> [TASK INSTRUCTIONS]
Pull out each line of the data below that contains the word "percent", and copy those lines without changing them.

Chart comprehension data:
* * * * * * * * *
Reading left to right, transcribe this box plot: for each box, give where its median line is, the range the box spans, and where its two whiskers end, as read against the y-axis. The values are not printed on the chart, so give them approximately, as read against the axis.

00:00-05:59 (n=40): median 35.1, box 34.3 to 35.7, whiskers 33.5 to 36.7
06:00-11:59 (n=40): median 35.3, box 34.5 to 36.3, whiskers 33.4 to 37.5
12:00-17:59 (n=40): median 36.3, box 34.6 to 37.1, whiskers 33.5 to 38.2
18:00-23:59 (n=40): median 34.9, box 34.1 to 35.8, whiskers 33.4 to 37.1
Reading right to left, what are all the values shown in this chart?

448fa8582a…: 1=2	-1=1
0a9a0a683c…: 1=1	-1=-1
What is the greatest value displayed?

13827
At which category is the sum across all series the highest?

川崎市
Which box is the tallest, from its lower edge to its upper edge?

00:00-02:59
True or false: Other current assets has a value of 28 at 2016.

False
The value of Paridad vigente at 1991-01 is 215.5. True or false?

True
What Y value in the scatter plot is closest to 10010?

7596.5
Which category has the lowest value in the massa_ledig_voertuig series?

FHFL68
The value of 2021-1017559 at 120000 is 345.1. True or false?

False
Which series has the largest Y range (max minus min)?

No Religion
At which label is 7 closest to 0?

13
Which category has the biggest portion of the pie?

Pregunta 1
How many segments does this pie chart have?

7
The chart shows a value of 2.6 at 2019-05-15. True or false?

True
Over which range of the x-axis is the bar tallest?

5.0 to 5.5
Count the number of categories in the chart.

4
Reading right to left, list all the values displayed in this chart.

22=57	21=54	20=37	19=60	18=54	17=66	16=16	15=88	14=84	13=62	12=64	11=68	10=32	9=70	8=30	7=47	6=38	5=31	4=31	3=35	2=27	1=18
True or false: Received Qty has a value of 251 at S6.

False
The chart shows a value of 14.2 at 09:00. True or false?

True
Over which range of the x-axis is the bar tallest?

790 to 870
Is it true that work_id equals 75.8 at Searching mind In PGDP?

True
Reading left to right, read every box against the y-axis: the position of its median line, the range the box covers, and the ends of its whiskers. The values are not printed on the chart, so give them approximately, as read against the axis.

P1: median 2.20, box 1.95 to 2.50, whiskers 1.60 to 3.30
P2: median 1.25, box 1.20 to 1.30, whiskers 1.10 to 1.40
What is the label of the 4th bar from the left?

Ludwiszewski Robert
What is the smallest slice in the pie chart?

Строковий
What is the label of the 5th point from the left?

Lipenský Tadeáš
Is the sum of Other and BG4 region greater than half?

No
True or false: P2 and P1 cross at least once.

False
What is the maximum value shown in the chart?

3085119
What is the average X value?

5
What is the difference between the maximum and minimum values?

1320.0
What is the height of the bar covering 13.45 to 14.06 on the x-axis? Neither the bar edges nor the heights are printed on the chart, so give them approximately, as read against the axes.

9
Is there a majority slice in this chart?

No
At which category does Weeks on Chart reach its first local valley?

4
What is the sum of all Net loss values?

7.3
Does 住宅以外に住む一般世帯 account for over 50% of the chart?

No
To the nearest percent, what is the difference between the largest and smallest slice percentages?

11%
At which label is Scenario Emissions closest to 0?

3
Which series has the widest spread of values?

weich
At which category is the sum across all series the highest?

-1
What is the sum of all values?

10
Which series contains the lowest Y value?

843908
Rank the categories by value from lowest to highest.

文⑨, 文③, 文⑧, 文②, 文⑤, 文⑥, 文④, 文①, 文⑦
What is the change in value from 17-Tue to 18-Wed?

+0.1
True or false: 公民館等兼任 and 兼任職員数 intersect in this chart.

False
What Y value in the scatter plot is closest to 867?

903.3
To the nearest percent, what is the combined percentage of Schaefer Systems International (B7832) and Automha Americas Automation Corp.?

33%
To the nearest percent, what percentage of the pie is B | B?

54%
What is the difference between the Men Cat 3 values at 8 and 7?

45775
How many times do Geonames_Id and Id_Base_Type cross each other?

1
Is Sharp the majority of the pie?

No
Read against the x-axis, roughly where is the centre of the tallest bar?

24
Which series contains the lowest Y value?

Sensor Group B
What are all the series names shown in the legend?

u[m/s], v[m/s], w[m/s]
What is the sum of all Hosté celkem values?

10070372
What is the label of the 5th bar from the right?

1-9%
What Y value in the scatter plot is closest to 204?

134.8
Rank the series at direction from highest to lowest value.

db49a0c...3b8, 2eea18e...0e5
* * * * * * * * *
> [EXPECTED ANSWER]
To the nearest percent, what is the difference between the largest and smallest slice percentages?
To the nearest percent, what is the combined percentage of Schaefer Systems International (B7832) and Automha Americas Automation Corp.?
To the nearest percent, what percentage of the pie is B | B?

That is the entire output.